In [1]:
import pandas as pd
from sklearn.preprocessing import OneHotEncoder, StandardScaler
from sklearn.metrics.pairwise import cosine_similarity

In [2]:
# Load datasets
customers = pd.read_csv("/content/drive/MyDrive/Classroom/Customers.csv")
products = pd.read_csv("/content/drive/MyDrive/Classroom/Products.csv")
transactions = pd.read_csv("/content/drive/MyDrive/Classroom/Transactions.csv")

In [3]:
# Merge datasets
merged_data = transactions.merge(customers, on="CustomerID").merge(products, on="ProductID")


 Feature Engineering

In [4]:
# Customer-level aggregation
customer_features = merged_data.groupby("CustomerID").agg({
    "TotalValue": "sum",  # Total spending
    "Quantity": "sum",   # Total quantity purchased
    "Category": lambda x: x.mode()[0],  # Most purchased category
}).reset_index()

In [5]:
# Merge with customer profile data
customer_features = customer_features.merge(customers, on="CustomerID")

In [6]:
# One-hot encoding for 'Region' and 'Category'
encoder = OneHotEncoder()
encoded_features = encoder.fit_transform(customer_features[["Region", "Category"]]).toarray()
encoded_feature_names = encoder.get_feature_names_out(["Region", "Category"])
encoded_df = pd.DataFrame(encoded_features, columns=encoded_feature_names)

In [7]:
# Normalize numerical features
scaler = StandardScaler()
numerical_features = customer_features[["TotalValue", "Quantity"]]
normalized_numerical = scaler.fit_transform(numerical_features)
normalized_df = pd.DataFrame(normalized_numerical, columns=["TotalValue_scaled", "Quantity_scaled"])

In [8]:
# Combine all features
final_features = pd.concat([encoded_df, normalized_df], axis=1)

In [9]:
# Compute similarity
similarity_matrix = cosine_similarity(final_features)

In [10]:
# Create lookalike recommendations
lookalike_recommendations = {}
customer_ids = customer_features["CustomerID"].tolist()
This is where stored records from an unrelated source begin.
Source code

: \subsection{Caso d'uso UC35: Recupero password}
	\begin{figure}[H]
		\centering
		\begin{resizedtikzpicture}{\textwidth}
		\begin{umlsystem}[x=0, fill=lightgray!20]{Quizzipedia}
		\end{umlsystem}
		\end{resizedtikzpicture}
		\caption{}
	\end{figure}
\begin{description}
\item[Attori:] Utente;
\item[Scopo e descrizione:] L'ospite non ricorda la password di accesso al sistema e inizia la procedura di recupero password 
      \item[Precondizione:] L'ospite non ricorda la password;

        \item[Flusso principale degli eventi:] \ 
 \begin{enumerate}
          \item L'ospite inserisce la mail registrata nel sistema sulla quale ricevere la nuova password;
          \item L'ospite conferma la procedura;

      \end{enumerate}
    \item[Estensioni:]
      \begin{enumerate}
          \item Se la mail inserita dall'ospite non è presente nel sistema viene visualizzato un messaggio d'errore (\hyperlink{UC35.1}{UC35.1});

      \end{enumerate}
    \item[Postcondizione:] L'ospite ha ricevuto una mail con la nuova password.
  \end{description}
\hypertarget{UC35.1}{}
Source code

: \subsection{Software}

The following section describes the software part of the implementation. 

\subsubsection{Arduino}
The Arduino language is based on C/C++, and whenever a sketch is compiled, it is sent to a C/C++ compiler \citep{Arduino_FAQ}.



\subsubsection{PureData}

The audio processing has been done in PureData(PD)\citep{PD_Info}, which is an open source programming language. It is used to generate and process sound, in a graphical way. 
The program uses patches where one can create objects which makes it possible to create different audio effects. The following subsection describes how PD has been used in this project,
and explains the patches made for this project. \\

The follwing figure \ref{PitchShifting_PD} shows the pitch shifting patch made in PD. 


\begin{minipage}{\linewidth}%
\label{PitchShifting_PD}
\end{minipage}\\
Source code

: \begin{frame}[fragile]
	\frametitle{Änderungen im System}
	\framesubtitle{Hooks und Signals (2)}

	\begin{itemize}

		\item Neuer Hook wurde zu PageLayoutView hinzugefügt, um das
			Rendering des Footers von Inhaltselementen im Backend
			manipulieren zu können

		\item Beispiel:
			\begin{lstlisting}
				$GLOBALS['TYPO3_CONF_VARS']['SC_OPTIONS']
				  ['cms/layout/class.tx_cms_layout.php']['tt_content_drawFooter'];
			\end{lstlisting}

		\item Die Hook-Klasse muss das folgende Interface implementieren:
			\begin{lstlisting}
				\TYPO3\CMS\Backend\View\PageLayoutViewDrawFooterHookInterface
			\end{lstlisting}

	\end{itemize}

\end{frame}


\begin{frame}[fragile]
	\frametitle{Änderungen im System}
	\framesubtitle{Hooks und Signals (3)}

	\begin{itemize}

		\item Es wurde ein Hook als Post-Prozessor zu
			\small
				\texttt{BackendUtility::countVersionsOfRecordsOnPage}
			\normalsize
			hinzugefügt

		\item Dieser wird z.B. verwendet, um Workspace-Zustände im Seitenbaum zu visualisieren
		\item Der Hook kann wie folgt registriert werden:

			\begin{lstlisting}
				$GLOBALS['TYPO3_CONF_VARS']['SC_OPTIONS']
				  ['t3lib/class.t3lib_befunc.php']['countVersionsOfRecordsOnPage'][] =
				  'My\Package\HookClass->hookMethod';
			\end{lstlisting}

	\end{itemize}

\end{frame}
for i, customer_id in enumerate(customer_ids[:20]):  # For first 20 customers
    similarity_scores = list(enumerate(similarity_matrix[i]))
    sorted_scores = sorted(similarity_scores, key=lambda x: x[1], reverse=True)[1:4]  # Top 3 similar customers
    lookalike_recommendations[customer_id] = [(customer_ids[j], round(score, 4)) for j, score in sorted_scores]

In [11]:
# Save recommendations to CSV
lookalike_df = pd.DataFrame([
    {"cust_id": cust_id, "lookalikes": str(lookalike_recommendations[cust_id])}
    for cust_id in lookalike_recommendations
])
lookalike_df.to_csv("Vechalapu_Tejaswini_Lookalike.csv", index=False)